PROBLEM DETAILS
Could you rewrite the text of the records below, putting "мойкой" in place of "раковиной", changing nothing else, and leaving the pictures out?

DATA FOR REVIEW
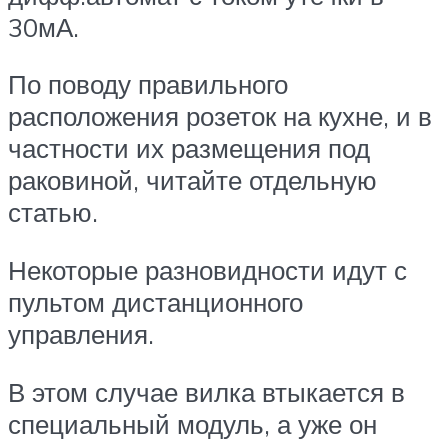
30мА.
По поводу правильного
расположения розеток на кухне, и в
частности их размещения под
раковиной, читайте отдельную
статью.
Некоторые разновидности идут с
пультом дистанционного
управления.
В этом случае вилка втыкается в
специальный модуль, а уже он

ANSWER SPACE
30мА.
По поводу правильного
расположения розеток на кухне, и в
частности их размещения под
мойкой, читайте отдельную
статью.
Некоторые разновидности идут с
пультом дистанционного
управления.
В этом случае вилка втыкается в
специальный модуль, а уже он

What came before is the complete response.